Karyawan Twitter Pimpinan Elon Musk Berontak dan Pilih Resign

Karyawan Twitter Berontak – Membayangkan berprofesi dalam jam kerja panjang dan intensitas tinggi, di bawah komando Elon Musk, membikin banyak karyawan Twitter berontak. Malah mereka tidak ragu untuk lantas resign saja. Seperti diinformasikan, Elon Musk memberi pilihan karyawan sepatutnya berprofesi keras atau akan lantas dipecat dengan 3 bulan gaji sebagai pesangon. Lewat surel, pilihan diberi pada karyawan untuk memilih yang mana, berprofesi lembur atau keluar saja princessmonkey.com.

Karyawan Twitter Berontak

“Apa bahkan keputusan yang kalian buat, terima beri atas upaya kalian untuk membikin Twitter berhasil” tulis Elon Musk dalam surel hal yang demikian.

Ternyata, banyak karyawan Twitter tak gembira dengan ultimatum dari orang terkaya di dunia itu.

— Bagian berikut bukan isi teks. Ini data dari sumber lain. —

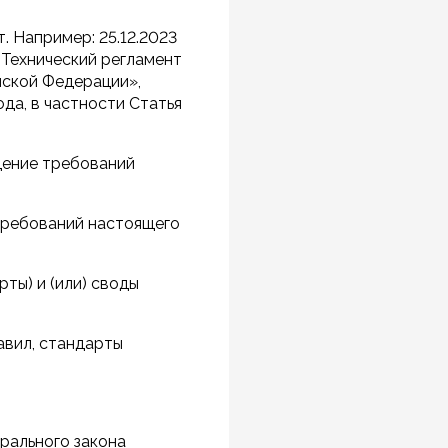
. Например: 25.12.2023
«Технический регламент
йской Федерации»,
да, в частности Статья
дение требований
требований настоящего
ты) и (или) своды
авил, стандарты
рального закона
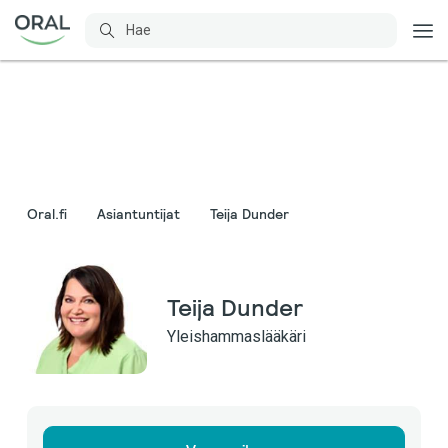
Oral.fi
Asiantuntijat
Teija Dunder
Teija Dunder
Yleishammaslääkäri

Seperti dikutip dari Yahoo Finance, dalam chat privat para pegawai Twitter di Signal yang bocor, sekitar 40% dari mereka memilih pilihan untuk resign.

Tidak cuma itu, dalam polling yang digelar oleh aplikasi Blind dengan peserta karyawan Twitter terverifikasi, 42% dari 180 responden memilih jawaban: Memilih pilihan keluar, aku bebas!. Artinya, mereka memastikan resign.

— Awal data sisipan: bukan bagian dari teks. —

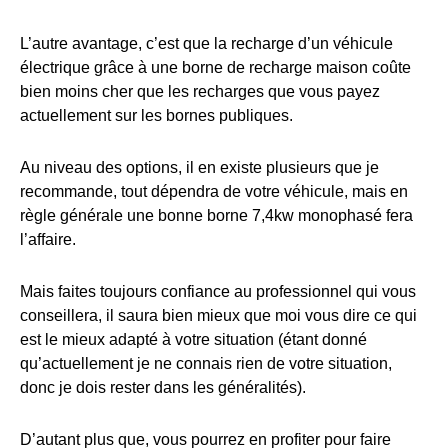
L’autre avantage, c’est que la recharge d’un véhicule
électrique grâce à une borne de recharge maison coûte
bien moins cher que les recharges que vous payez
actuellement sur les bornes publiques.
Au niveau des options, il en existe plusieurs que je
recommande, tout dépendra de votre véhicule, mais en
règle générale une bonne borne 7,4kw monophasé fera
l’affaire.
Mais faites toujours confiance au professionnel qui vous
conseillera, il saura bien mieux que moi vous dire ce qui
est le mieux adapté à votre situation (étant donné
qu’actuellement je ne connais rien de votre situation,
donc je dois rester dans les généralités).
D’autant plus que, vous pourrez en profiter pour faire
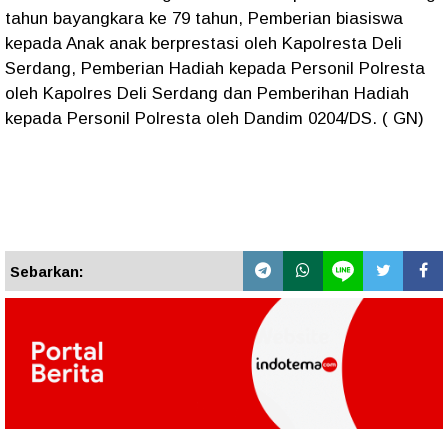
tahun bayangkara ke 79 tahun, Pemberian biasiswa
kepada Anak anak berprestasi oleh Kapolresta Deli
Serdang, Pemberian Hadiah kepada Personil Polresta
oleh Kapolres Deli Serdang dan Pemberihan Hadiah
kepada Personil Polresta oleh Dandim 0204/DS. ( GN)
Sebarkan:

Jikalau itu rupanya kemudian dengan terjadinya pengungsian massal para pegawai Twitter yang resign. Gelombang karyawan yang resign memaksa Twitter menutup kantor di semua dunia, sebagai antisipasi terjadinya hal-hal yang tidak diharapkan.

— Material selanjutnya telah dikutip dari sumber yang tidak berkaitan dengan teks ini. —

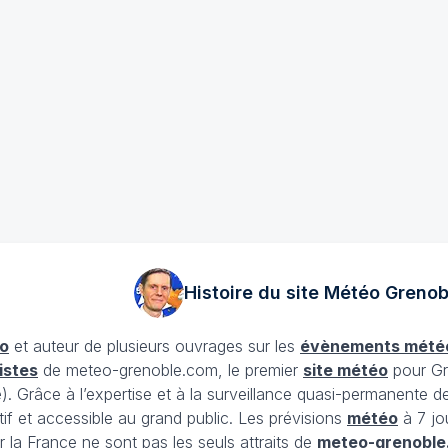
Histoire du site Météo
Grenob
o
et auteur de plusieurs ouvrages sur les
évènements mété
istes
de meteo-grenoble.com, le premier
site météo
pour Gr
Grâce à l’expertise et à la surveillance quasi-permanente d
tif et accessible au grand public. Les prévisions
météo
à 7 jo
 la France ne sont pas les seuls attraits de
meteo-grenoble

“Hi, kami menutup sementara semua bangunan kantor dan semua jalan masuk akan ditangguhkan. Kantor akan buka kembali pada Senin, 21 November” demikian pengumuman dari Twitter ketika terjadi gelombang resign.

Karyawan Twitter Pilih Resign

Karyawan Twitter bahkan kian berkurang, sesudah sebelumnya sekitar 3.700 kena PHK. Belum dikenal bagaimana pengaruhnya pada operasional Twitter, di mana seperti itu banyak pegawai keluar dalam waktu yang sungguh-sungguh singkat.

Ratusan karyawan Twitter mengundurkan diri sesudah ultimatum yang dikeluarkan Elon Musk soal membangun Twitter 2.0. Dalam ultimatum hal yang demikian, Musk minta karyawan Twitter yang tersisa untuk berprofesi lebih keras sampai lembur atau mundur.
Karyawan Twitter diberi waktu sampai hari Kamis (17/11) pukul 17.00 waktu Amerika untuk memilih ‘Yes’ di Google Form jikalau mereka berkeinginan bertahan di perusahaan. Sesudah tak, karenanya itu akan menjadi hari terakhir mereka di perusahaan dan karyawan yang mengundurkan diri akan menerima pesangon tiga bulan.

Saya tenggat waktu hal yang demikian, ratusan karyawan Twitter lantas menyuarakan selamat tinggal dan mengupload emoji hormat di channel Slack internal perusahaan.

“Aku tak menekan tombol itu. Tugas aku usai dengan Twitter 1.0. Aku tak berkeinginan menjadi komponen dari Twitter 2.0” kata seorang karyawan Twitter yang mengundurkan diri di Slack, seperti dikutip dari The Verge, Jumat (18/11/2022).

Karyawan Twitter Wajib Kerja Lembur

Elon Musk kembali mengutarakan permintaan pada para karyawan Twitter dengan ultimatum dipecat. Jikalau memerintahkan segala karyawan Twitter berprofesi dengan jam kerja panjang dan intensitas tinggi.
Sesudah tak mengerjakannya, karenanya karyawan lantas akan dikasih 3 bulan gaji sebagai pesangon alias dipecat. Jadi, karyawan betul-betul mesti menjaga kinerjanya demi membangun Twitter ke depan.

“Ke depan, untuk membangun Twitter 2.0 dan berhasil di dunia yang kian kompetitif, kita perlu untuk benar-benar hardcore. Ini artinya berprofesi dalam jam kerja panjang di intensitas tinggi. kinerja istimewa akan lolos passing grade” tulis orang terkaya dunia itu di surel untuk pegawai.